◆ **PROMPT**: The records that follow must be transcribed exactly, each one in full.

#####

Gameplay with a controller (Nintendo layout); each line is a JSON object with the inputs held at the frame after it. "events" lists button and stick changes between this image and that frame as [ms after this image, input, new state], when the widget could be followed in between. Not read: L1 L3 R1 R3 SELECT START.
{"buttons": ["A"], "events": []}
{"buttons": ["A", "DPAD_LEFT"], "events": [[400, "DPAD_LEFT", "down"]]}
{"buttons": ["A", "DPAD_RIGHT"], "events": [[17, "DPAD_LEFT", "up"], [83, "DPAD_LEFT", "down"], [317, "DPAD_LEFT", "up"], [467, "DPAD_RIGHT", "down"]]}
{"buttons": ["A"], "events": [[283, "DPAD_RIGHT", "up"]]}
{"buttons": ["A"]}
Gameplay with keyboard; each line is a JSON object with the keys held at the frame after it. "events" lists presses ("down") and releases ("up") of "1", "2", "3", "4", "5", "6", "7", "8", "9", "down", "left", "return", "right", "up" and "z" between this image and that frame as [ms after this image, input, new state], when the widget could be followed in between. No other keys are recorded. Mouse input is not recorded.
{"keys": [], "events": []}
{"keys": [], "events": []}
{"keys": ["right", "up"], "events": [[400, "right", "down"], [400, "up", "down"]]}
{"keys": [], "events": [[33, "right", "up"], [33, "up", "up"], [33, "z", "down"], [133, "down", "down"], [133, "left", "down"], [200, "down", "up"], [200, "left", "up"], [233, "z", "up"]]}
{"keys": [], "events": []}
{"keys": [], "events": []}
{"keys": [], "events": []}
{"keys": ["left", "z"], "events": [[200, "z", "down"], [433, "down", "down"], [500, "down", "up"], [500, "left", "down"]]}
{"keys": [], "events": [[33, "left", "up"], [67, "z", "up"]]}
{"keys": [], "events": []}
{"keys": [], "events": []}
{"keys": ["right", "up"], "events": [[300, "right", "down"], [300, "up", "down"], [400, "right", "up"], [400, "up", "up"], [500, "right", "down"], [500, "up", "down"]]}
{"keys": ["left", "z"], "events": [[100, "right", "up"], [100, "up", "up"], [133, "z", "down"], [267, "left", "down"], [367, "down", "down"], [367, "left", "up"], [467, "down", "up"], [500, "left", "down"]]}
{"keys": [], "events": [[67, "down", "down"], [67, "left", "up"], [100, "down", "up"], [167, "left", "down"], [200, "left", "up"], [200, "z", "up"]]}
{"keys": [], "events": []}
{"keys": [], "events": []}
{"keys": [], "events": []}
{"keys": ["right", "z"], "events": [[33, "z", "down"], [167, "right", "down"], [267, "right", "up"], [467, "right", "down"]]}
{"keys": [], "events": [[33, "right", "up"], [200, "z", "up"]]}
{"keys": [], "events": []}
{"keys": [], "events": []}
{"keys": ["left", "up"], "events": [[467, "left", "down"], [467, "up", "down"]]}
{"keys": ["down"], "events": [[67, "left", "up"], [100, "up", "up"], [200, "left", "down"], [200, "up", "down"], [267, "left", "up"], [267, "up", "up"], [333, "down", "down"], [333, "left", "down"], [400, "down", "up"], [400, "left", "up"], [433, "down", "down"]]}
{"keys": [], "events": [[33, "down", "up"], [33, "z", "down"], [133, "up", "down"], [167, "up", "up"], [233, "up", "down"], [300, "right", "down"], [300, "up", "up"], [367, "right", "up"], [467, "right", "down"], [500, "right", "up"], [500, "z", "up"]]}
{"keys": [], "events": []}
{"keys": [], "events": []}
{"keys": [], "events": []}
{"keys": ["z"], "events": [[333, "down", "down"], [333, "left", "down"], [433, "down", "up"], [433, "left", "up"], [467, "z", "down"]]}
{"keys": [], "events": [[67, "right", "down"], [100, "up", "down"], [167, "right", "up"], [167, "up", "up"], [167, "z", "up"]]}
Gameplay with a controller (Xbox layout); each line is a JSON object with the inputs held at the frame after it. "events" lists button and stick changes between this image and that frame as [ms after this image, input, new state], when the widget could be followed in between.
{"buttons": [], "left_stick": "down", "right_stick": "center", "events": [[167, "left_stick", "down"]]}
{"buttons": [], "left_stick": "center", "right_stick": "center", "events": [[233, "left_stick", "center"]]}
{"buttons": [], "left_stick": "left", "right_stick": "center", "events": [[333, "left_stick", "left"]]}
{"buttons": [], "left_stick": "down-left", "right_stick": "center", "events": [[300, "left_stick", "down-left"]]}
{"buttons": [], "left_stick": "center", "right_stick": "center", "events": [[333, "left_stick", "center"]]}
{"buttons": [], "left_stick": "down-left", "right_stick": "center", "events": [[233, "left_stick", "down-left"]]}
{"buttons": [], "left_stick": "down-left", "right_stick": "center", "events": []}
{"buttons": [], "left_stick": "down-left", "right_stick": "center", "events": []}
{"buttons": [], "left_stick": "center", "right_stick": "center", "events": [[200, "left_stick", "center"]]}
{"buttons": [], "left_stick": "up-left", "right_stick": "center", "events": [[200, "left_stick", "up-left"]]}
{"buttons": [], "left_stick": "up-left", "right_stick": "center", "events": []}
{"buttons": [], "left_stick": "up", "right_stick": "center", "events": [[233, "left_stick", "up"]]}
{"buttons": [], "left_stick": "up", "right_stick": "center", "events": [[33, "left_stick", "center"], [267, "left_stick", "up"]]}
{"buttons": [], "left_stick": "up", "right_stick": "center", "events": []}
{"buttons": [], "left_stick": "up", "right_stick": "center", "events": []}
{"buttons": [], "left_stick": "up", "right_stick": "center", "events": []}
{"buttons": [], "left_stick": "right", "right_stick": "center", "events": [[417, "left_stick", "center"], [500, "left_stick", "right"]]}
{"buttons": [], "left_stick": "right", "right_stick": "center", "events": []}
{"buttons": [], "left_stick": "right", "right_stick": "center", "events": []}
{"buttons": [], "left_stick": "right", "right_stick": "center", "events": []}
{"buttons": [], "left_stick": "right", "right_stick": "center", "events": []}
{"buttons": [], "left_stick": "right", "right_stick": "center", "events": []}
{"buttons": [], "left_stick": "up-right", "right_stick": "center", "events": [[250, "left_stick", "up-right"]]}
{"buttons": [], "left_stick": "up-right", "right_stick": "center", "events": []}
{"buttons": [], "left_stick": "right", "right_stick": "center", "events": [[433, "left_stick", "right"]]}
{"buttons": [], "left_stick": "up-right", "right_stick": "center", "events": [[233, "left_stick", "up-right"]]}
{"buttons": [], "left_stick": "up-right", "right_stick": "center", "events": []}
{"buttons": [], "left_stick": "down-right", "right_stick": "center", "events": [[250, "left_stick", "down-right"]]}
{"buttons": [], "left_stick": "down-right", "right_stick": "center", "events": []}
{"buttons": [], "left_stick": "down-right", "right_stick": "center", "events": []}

#####

◆ **SOLUTION BELOW**:
Gameplay with a controller (Nintendo layout); each line is a JSON object with the inputs held at the frame after it. "events" lists button and stick changes between this image and that frame as [ms after this image, input, new state], when the widget could be followed in between. Not read: L1 L3 R1 R3 SELECT START.
{"buttons": ["A"], "events": []}
{"buttons": ["A", "DPAD_LEFT"], "events": [[400, "DPAD_LEFT", "down"]]}
{"buttons": ["A", "DPAD_RIGHT"], "events": [[17, "DPAD_LEFT", "up"], [83, "DPAD_LEFT", "down"], [317, "DPAD_LEFT", "up"], [467, "DPAD_RIGHT", "down"]]}
{"buttons": ["A"], "events": [[283, "DPAD_RIGHT", "up"]]}
{"buttons": ["A"]}
Gameplay with keyboard; each line is a JSON object with the keys held at the frame after it. "events" lists presses ("down") and releases ("up") of "1", "2", "3", "4", "5", "6", "7", "8", "9", "down", "left", "return", "right", "up" and "z" between this image and that frame as [ms after this image, input, new state], when the widget could be followed in between. No other keys are recorded. Mouse input is not recorded.
{"keys": [], "events": []}
{"keys": [], "events": []}
{"keys": ["right", "up"], "events": [[400, "right", "down"], [400, "up", "down"]]}
{"keys": [], "events": [[33, "right", "up"], [33, "up", "up"], [33, "z", "down"], [133, "down", "down"], [133, "left", "down"], [200, "down", "up"], [200, "left", "up"], [233, "z", "up"]]}
{"keys": [], "events": []}
{"keys": [], "events": []}
{"keys": [], "events": []}
{"keys": ["left", "z"], "events": [[200, "z", "down"], [433, "down", "down"], [500, "down", "up"], [500, "left", "down"]]}
{"keys": [], "events": [[33, "left", "up"], [67, "z", "up"]]}
{"keys": [], "events": []}
{"keys": [], "events": []}
{"keys": ["right", "up"], "events": [[300, "right", "down"], [300, "up", "down"], [400, "right", "up"], [400, "up", "up"], [500, "right", "down"], [500, "up", "down"]]}
{"keys": ["left", "z"], "events": [[100, "right", "up"], [100, "up", "up"], [133, "z", "down"], [267, "left", "down"], [367, "down", "down"], [367, "left", "up"], [467, "down", "up"], [500, "left", "down"]]}
{"keys": [], "events": [[67, "down", "down"], [67, "left", "up"], [100, "down", "up"], [167, "left", "down"], [200, "left", "up"], [200, "z", "up"]]}
{"keys": [], "events": []}
{"keys": [], "events": []}
{"keys": [], "events": []}
{"keys": ["right", "z"], "events": [[33, "z", "down"], [167, "right", "down"], [267, "right", "up"], [467, "right", "down"]]}
{"keys": [], "events": [[33, "right", "up"], [200, "z", "up"]]}
{"keys": [], "events": []}
{"keys": [], "events": []}
{"keys": ["left", "up"], "events": [[467, "left", "down"], [467, "up", "down"]]}
{"keys": ["down"], "events": [[67, "left", "up"], [100, "up", "up"], [200, "left", "down"], [200, "up", "down"], [267, "left", "up"], [267, "up", "up"], [333, "down", "down"], [333, "left", "down"], [400, "down", "up"], [400, "left", "up"], [433, "down", "down"]]}
{"keys": [], "events": [[33, "down", "up"], [33, "z", "down"], [133, "up", "down"], [167, "up", "up"], [233, "up", "down"], [300, "right", "down"], [300, "up", "up"], [367, "right", "up"], [467, "right", "down"], [500, "right", "up"], [500, "z", "up"]]}
{"keys": [], "events": []}
{"keys": [], "events": []}
{"keys": [], "events": []}
{"keys": ["z"], "events": [[333, "down", "down"], [333, "left", "down"], [433, "down", "up"], [433, "left", "up"], [467, "z", "down"]]}
{"keys": [], "events": [[67, "right", "down"], [100, "up", "down"], [167, "right", "up"], [167, "up", "up"], [167, "z", "up"]]}
Gameplay with a controller (Xbox layout); each line is a JSON object with the inputs held at the frame after it. "events" lists button and stick changes between this image and that frame as [ms after this image, input, new state], when the widget could be followed in between.
{"buttons": [], "left_stick": "down", "right_stick": "center", "events": [[167, "left_stick", "down"]]}
{"buttons": [], "left_stick": "center", "right_stick": "center", "events": [[233, "left_stick", "center"]]}
{"buttons": [], "left_stick": "left", "right_stick": "center", "events": [[333, "left_stick", "left"]]}
{"buttons": [], "left_stick": "down-left", "right_stick": "center", "events": [[300, "left_stick", "down-left"]]}
{"buttons": [], "left_stick": "center", "right_stick": "center", "events": [[333, "left_stick", "center"]]}
{"buttons": [], "left_stick": "down-left", "right_stick": "center", "events": [[233, "left_stick", "down-left"]]}
{"buttons": [], "left_stick": "down-left", "right_stick": "center", "events": []}
{"buttons": [], "left_stick": "down-left", "right_stick": "center", "events": []}
{"buttons": [], "left_stick": "center", "right_stick": "center", "events": [[200, "left_stick", "center"]]}
{"buttons": [], "left_stick": "up-left", "right_stick": "center", "events": [[200, "left_stick", "up-left"]]}
{"buttons": [], "left_stick": "up-left", "right_stick": "center", "events": []}
{"buttons": [], "left_stick": "up", "right_stick": "center", "events": [[233, "left_stick", "up"]]}
{"buttons": [], "left_stick": "up", "right_stick": "center", "events": [[33, "left_stick", "center"], [267, "left_stick", "up"]]}
{"buttons": [], "left_stick": "up", "right_stick": "center", "events": []}
{"buttons": [], "left_stick": "up", "right_stick": "center", "events": []}
{"buttons": [], "left_stick": "up", "right_stick": "center", "events": []}
{"buttons": [], "left_stick": "right", "right_stick": "center", "events": [[417, "left_stick", "center"], [500, "left_stick", "right"]]}
{"buttons": [], "left_stick": "right", "right_stick": "center", "events": []}
{"buttons": [], "left_stick": "right", "right_stick": "center", "events": []}
{"buttons": [], "left_stick": "right", "right_stick": "center", "events": []}
{"buttons": [], "left_stick": "right", "right_stick": "center", "events": []}
{"buttons": [], "left_stick": "right", "right_stick": "center", "events": []}
{"buttons": [], "left_stick": "up-right", "right_stick": "center", "events": [[250, "left_stick", "up-right"]]}
{"buttons": [], "left_stick": "up-right", "right_stick": "center", "events": []}
{"buttons": [], "left_stick": "right", "right_stick": "center", "events": [[433, "left_stick", "right"]]}
{"buttons": [], "left_stick": "up-right", "right_stick": "center", "events": [[233, "left_stick", "up-right"]]}
{"buttons": [], "left_stick": "up-right", "right_stick": "center", "events": []}
{"buttons": [], "left_stick": "down-right", "right_stick": "center", "events": [[250, "left_stick", "down-right"]]}
{"buttons": [], "left_stick": "down-right", "right_stick": "center", "events": []}
{"buttons": [], "left_stick": "down-right", "right_stick": "center", "events": []}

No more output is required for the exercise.